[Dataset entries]
-=-=-
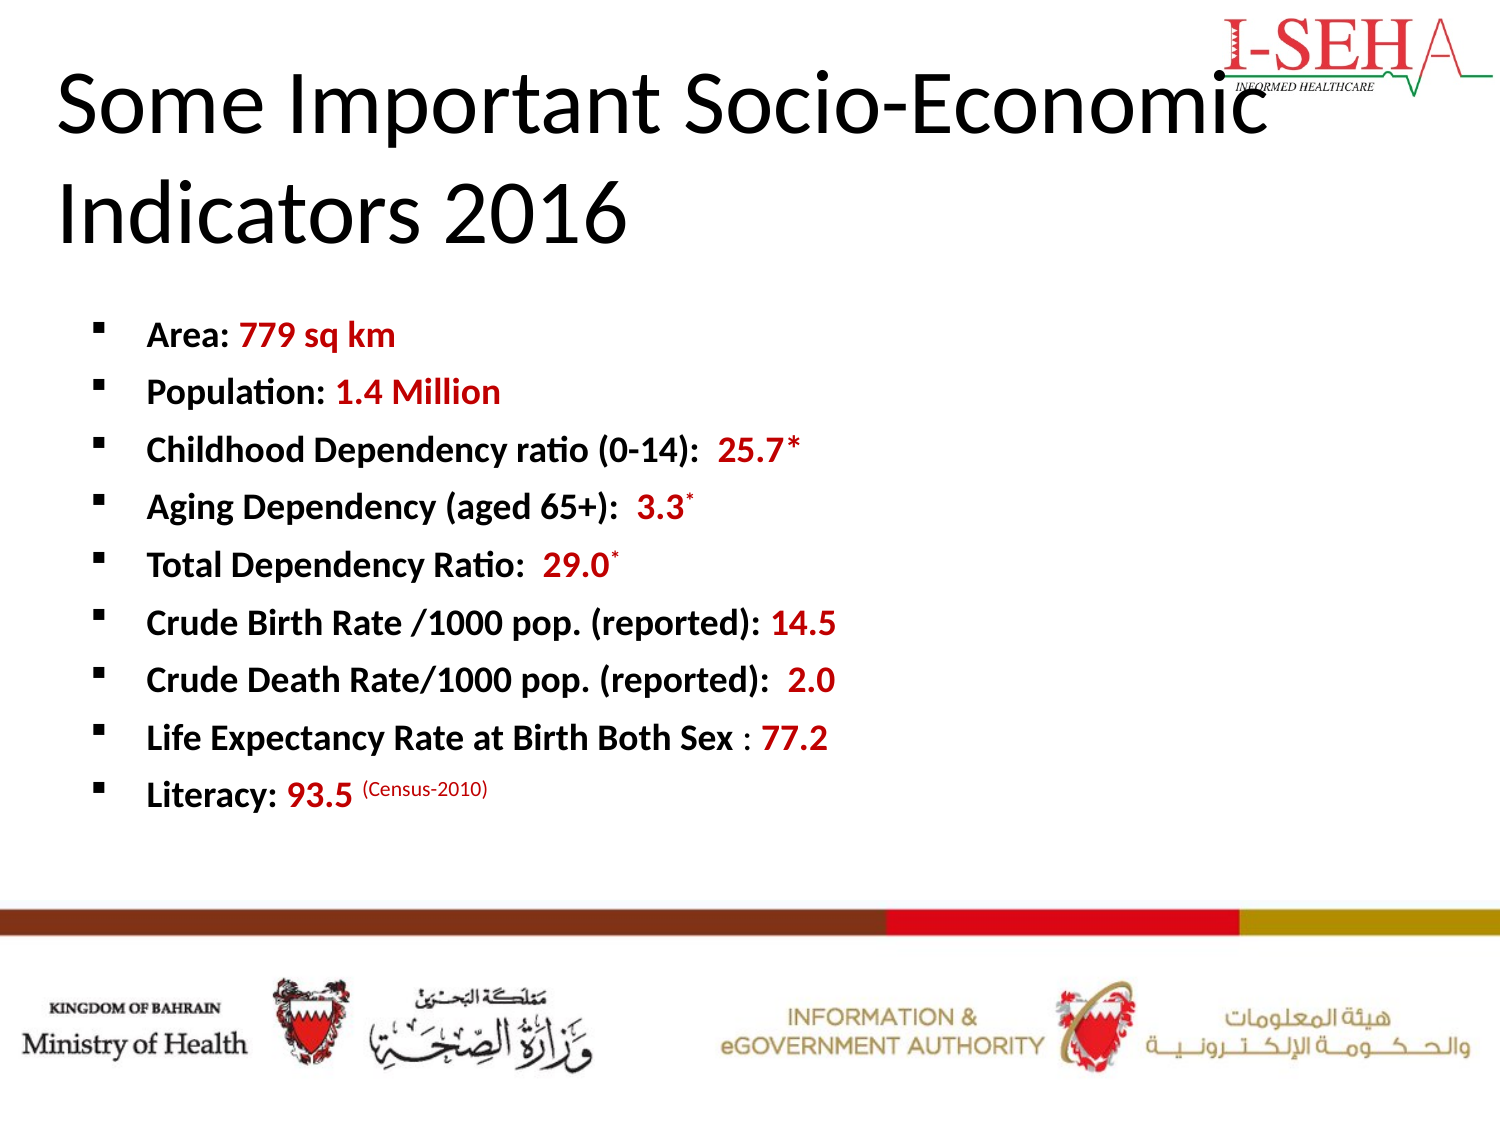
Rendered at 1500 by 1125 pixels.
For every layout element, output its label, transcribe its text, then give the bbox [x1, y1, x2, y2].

text_box Area: 779 sq km Population: 1.4 Million Childhood Dependency ratio (0-14): 25.7* Aging Dependency (aged 65+): 3.3* Total Dependency Ratio: 29.0* Crude Birth Rate /1000 pop. (reported): 14.5 Crude Death Rate/1000 pop. (reported): 2.0 Life Expectancy Rate at Birth Both Sex : 77.2 Literacy: 93.5 (Census-2010) [75, 302, 1399, 823]
picture [0, 900, 1500, 1119]
picture [1222, 7, 1495, 98]
title Some Important Socio-Economic Indicators 2016 [41, 30, 1459, 273]
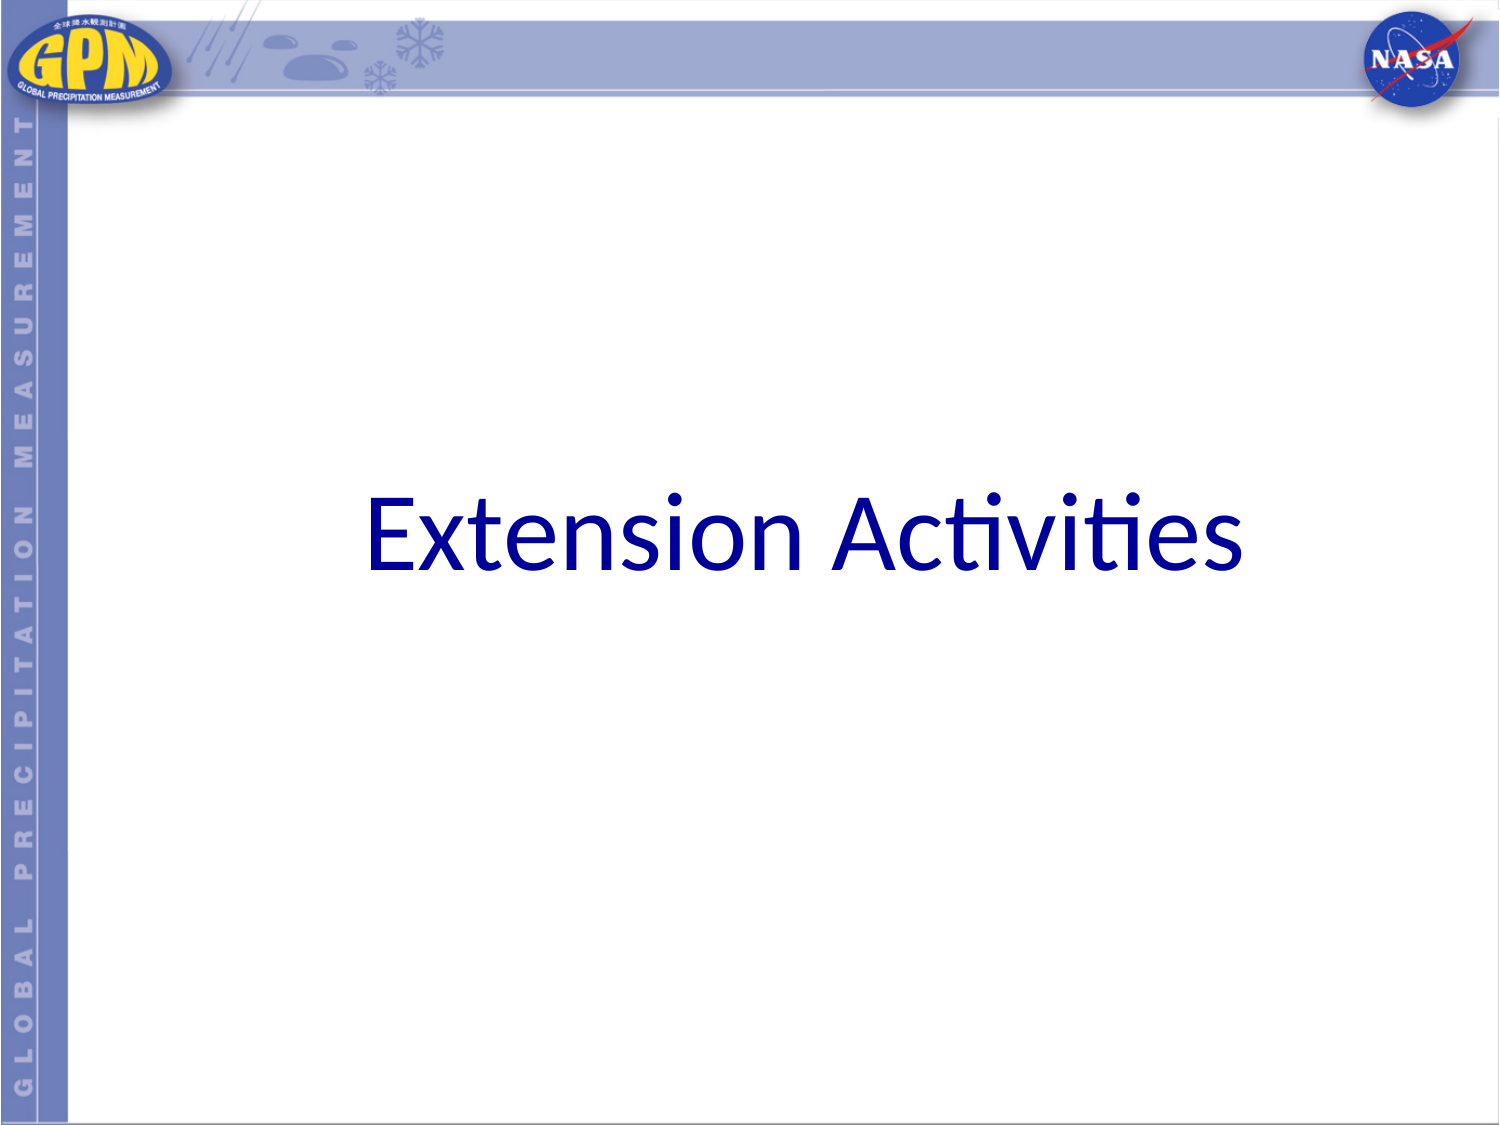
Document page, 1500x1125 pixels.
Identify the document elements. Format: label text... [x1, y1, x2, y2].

list Extension Activities [348, 450, 1282, 616]
picture [1, 0, 1499, 1125]
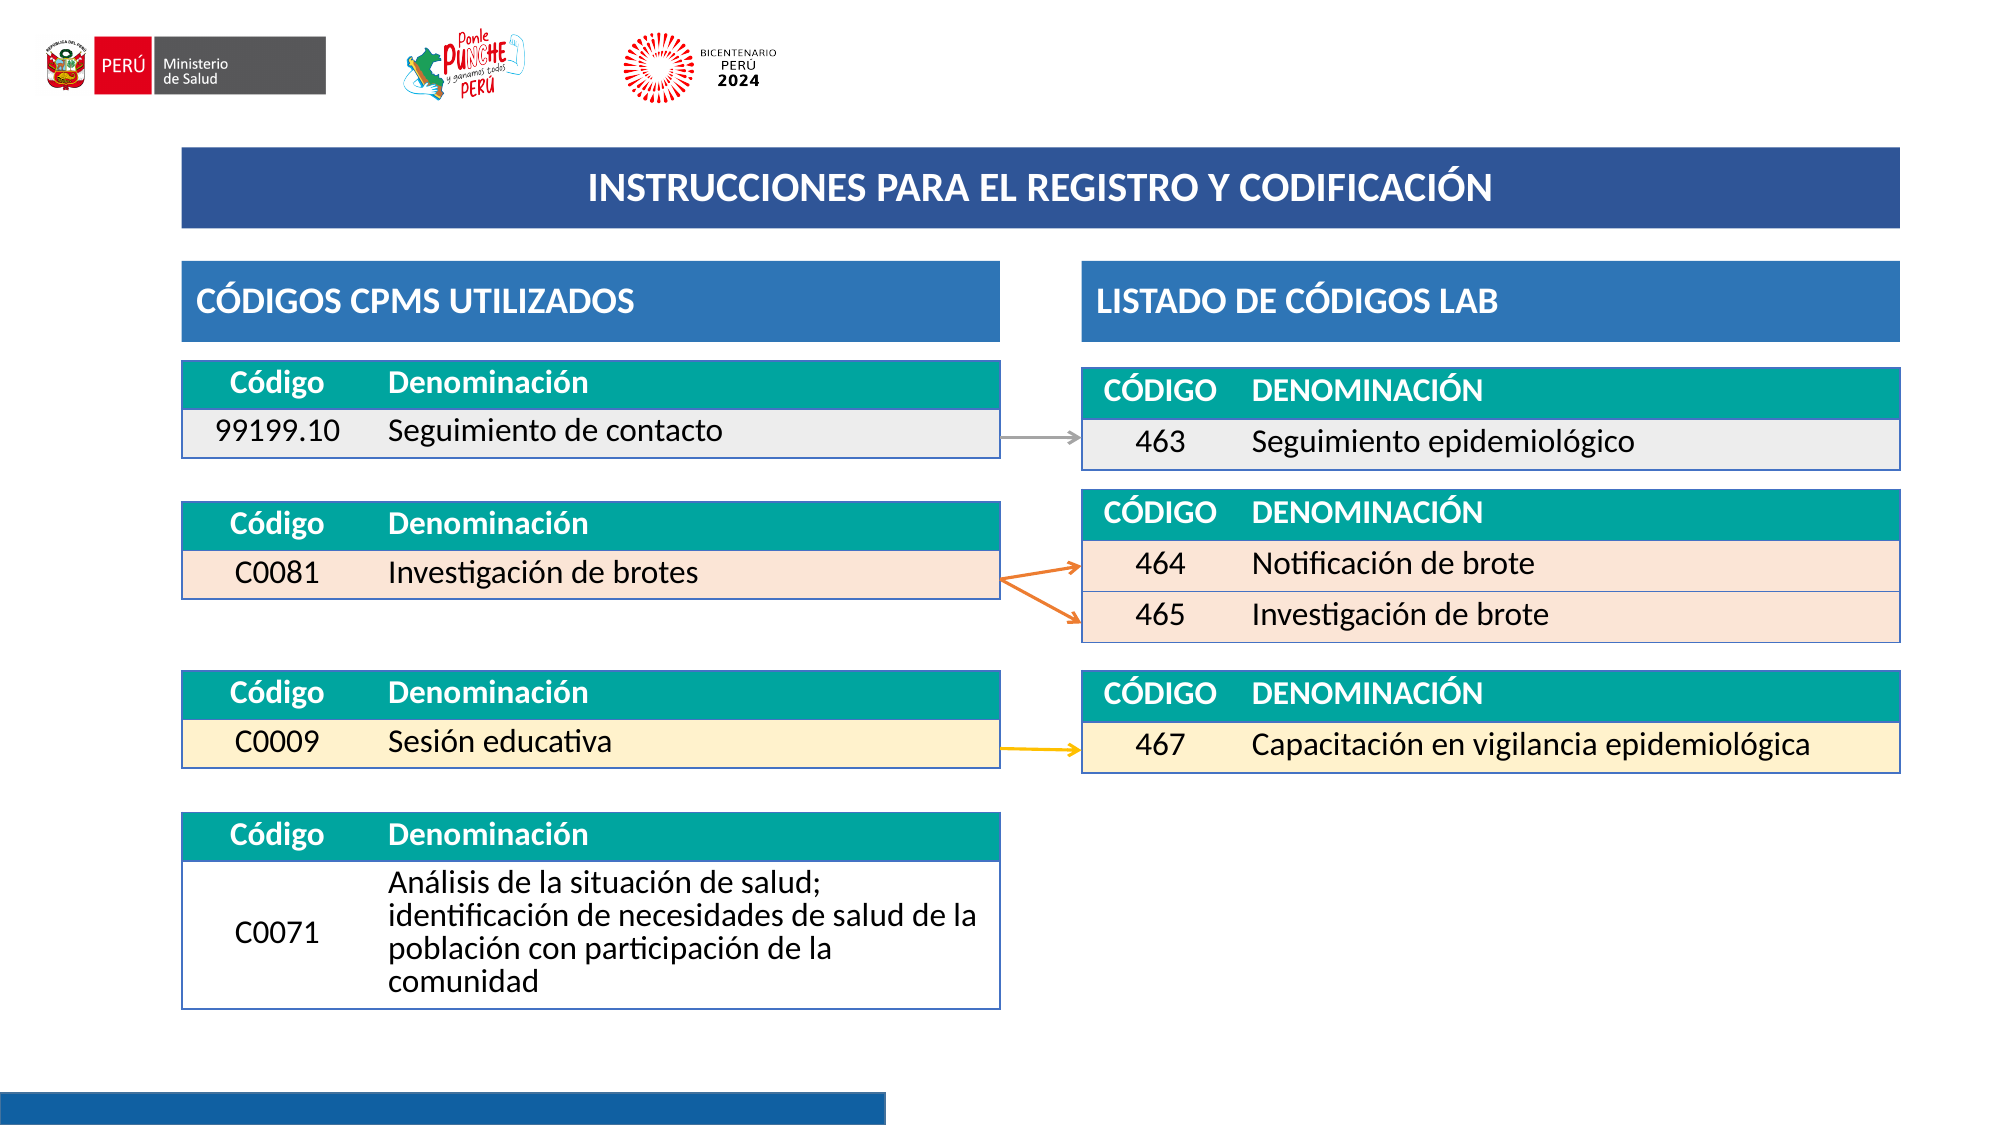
-=-=-
▶ PROBLEM STATEMENT:
How many lines of the records contain "pixels"? Answer with the number only.

▶ WRITTEN RESPONSE:
2